───── 提供的记录
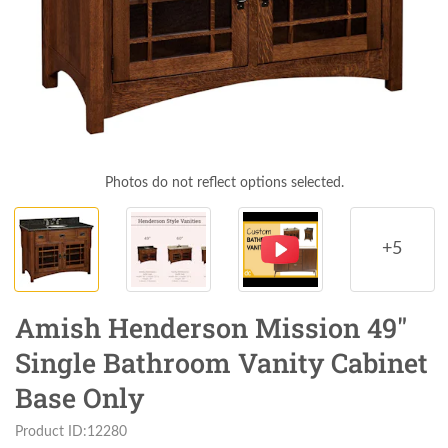
Photos do not reflect options selected.
+5
Amish Henderson Mission 49"
Single Bathroom Vanity Cabinet
Base Only
Product ID:12280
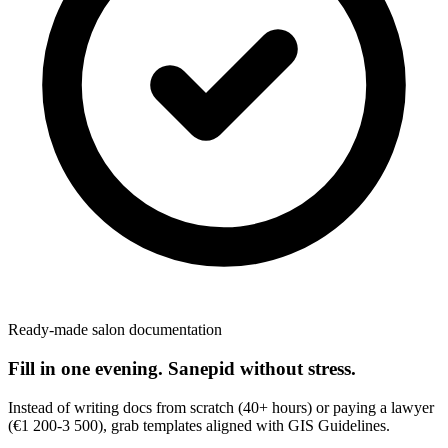
Ready-made salon documentation
Fill in one evening. Sanepid without stress.
Instead of writing docs from scratch (40+ hours) or paying a lawyer
(€1 200-3 500), grab templates aligned with GIS Guidelines.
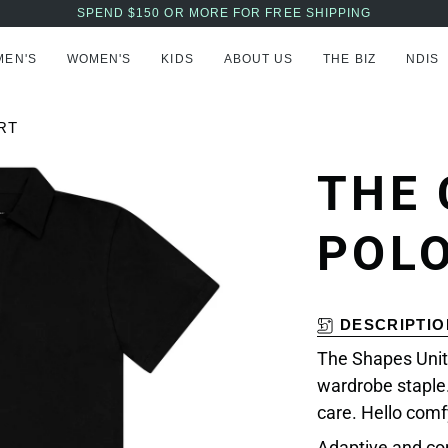
AFTERPAY NOW AVAILABLE - BUY NOW, PAY LATER
MEN'S
WOMEN'S
KIDS
ABOUT US
THE BIZ
NDIS
RT
THE
POLO
DESCRIPTIO
The Shapes Unit
wardrobe staple.
care. Hello comf
Adaptive and co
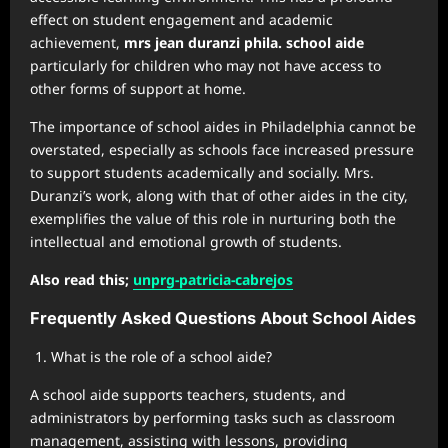
effect on student engagement and academic
achievement,
mrs jean duranzi phila. school aide
particularly for children who may not have access to
other forms of support at home.
The importance of school aides in Philadelphia cannot be
overstated, especially as schools face increased pressure
to support students academically and socially. Mrs.
Duranzi’s work, along with that of other aides in the city,
exemplifies the value of this role in nurturing both the
intellectual and emotional growth of students.
Also read this;
unprg-patricia-cabrejos
Frequently Asked Questions About School Aides
What is the role of a school aide?
A school aide supports teachers, students, and
administrators by performing tasks such as classroom
management, assisting with lessons, providing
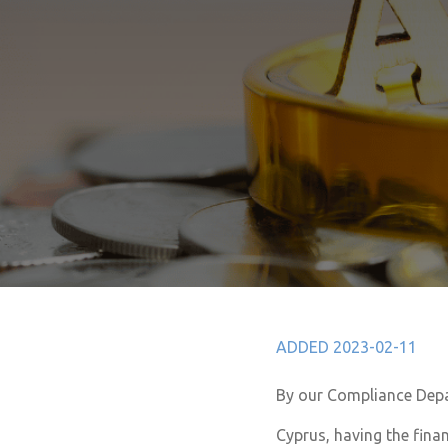
ADDED 2023-02-11
By our Compliance Dep
Cyprus, having the finan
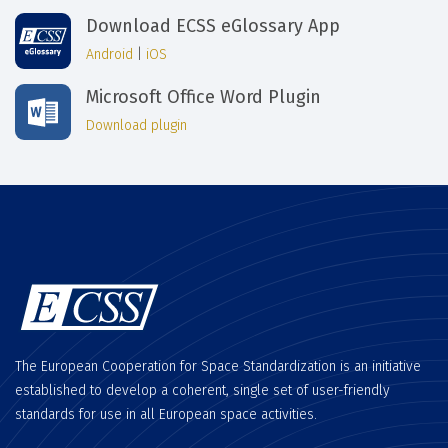
Download ECSS eGlossary App
Android
|
iOS
Microsoft Office Word Plugin
Download plugin
The European Cooperation for Space Standardization is an initiative
established to develop a coherent, single set of user-friendly
standards for use in all European space activities.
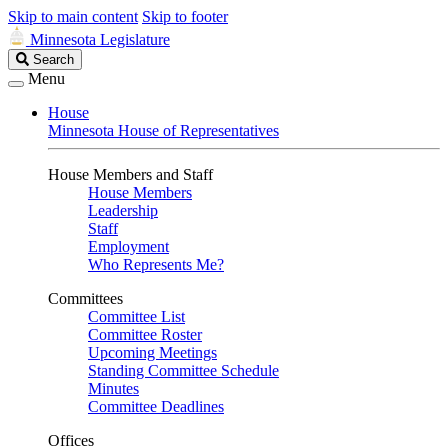
Skip to main content
Skip to footer
Minnesota Legislature
Search
Search
Legislature
Menu
House
Minnesota House of Representatives
House Members and Staff
House Members
Leadership
Staff
Employment
Who Represents Me?
Committees
Committee List
Committee Roster
Upcoming Meetings
Standing Committee Schedule
Minutes
Committee Deadlines
Offices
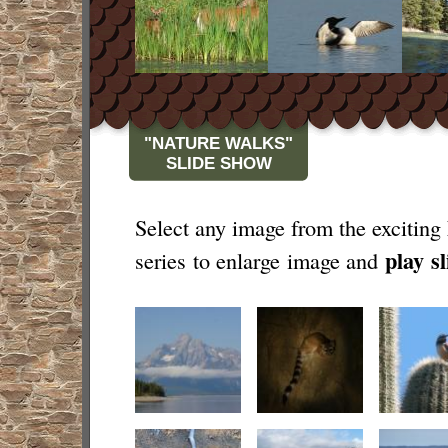
"NATURE WALKS"
SLIDE SHOW
Select any image from the exciting
play
s
series to enlarge image and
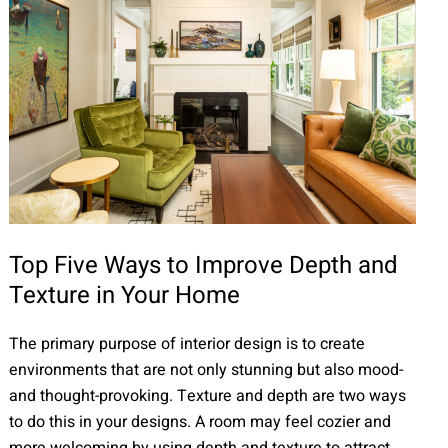
Top Five Ways to Improve Depth and
Texture in Your Home
The primary purpose of interior design is to create
environments that are not only stunning but also mood-
and thought-provoking. Texture and depth are two ways
to do this in your designs. A room may feel cozier and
──────────
• _任务说明_
请把以上全部记录中的文字逐行转成编号列表，跳过空行，答案中不要包含图片。

• _参考解答_
1. Photos do not reflect options selected.
2. +5
3. Amish Henderson Mission 49"
4. Single Bathroom Vanity Cabinet
5. Base Only
6. Product ID:12280
7. Ready-made salon documentation
8. Fill in one evening. Sanepid without stress.
9. Instead of writing docs from scratch (40+ hours) or paying a lawyer
10. (€1 200-3 500), grab templates aligned with GIS Guidelines.
11. AFTERPAY NOW AVAILABLE - BUY NOW, PAY LATER
12. MEN'S
13. WOMEN'S
14. KIDS
15. ABOUT US
16. THE BIZ
17. NDIS
18. RT
19. THE
20. POLO
21. DESCRIPTIO
22. The Shapes Unit
23. wardrobe staple.
24. care. Hello comf
25. Adaptive and co
26. effect on student engagement and academic
27. achievement,
28. mrs jean duranzi phila. school aide
29. particularly for children who may not have access to
30. other forms of support at home.
31. The importance of school aides in Philadelphia cannot be
32. overstated, especially as schools face increased pressure
33. to support students academically and socially. Mrs.
34. Duranzi’s work, along with that of other aides in the city,
35. exemplifies the value of this role in nurturing both the
36. intellectual and emotional growth of students.
37. Also read this;
38. unprg-patricia-cabrejos
39. Frequently Asked Questions About School Aides
40. What is the role of a school aide?
41. A school aide supports teachers, students, and
42. administrators by performing tasks such as classroom
43. management, assisting with lessons, providing
44. ADDED 2023-02-11
45. By our Compliance Dep
46. Cyprus, having the finan
47. Download ECSS eGlossary App
48. Android
49. |
50. iOS
51. Microsoft Office Word Plugin
52. Download plugin
53. The European Cooperation for Space Standardization is an initiative
54. established to develop a coherent, single set of user-friendly
55. standards for use in all European space activities.
56. Skip to main content
57. Skip to footer
58. Minnesota Legislature
59. Search
60. Search
61. Legislature
62. Menu
63. House
64. Minnesota House of Representatives
65. House Members and Staff
66. House Members
67. Leadership
68. Staff
69. Employment
70. Who Represents Me?
71. Committees
72. Committee List
73. Committee Roster
74. Upcoming Meetings
75. Standing Committee Schedule
76. Minutes
77. Committee Deadlines
78. Offices
79. "NATURE WALKS"
80. SLIDE SHOW
81. Select any image from the exciting
82. play
83. s
84. series to enlarge image and
85. Top Five Ways to Improve Depth and
86. Texture in Your Home
87. The primary purpose of interior design is to create
88. environments that are not only stunning but also mood-
89. and thought-provoking. Texture and depth are two ways
90. to do this in your designs. A room may feel cozier and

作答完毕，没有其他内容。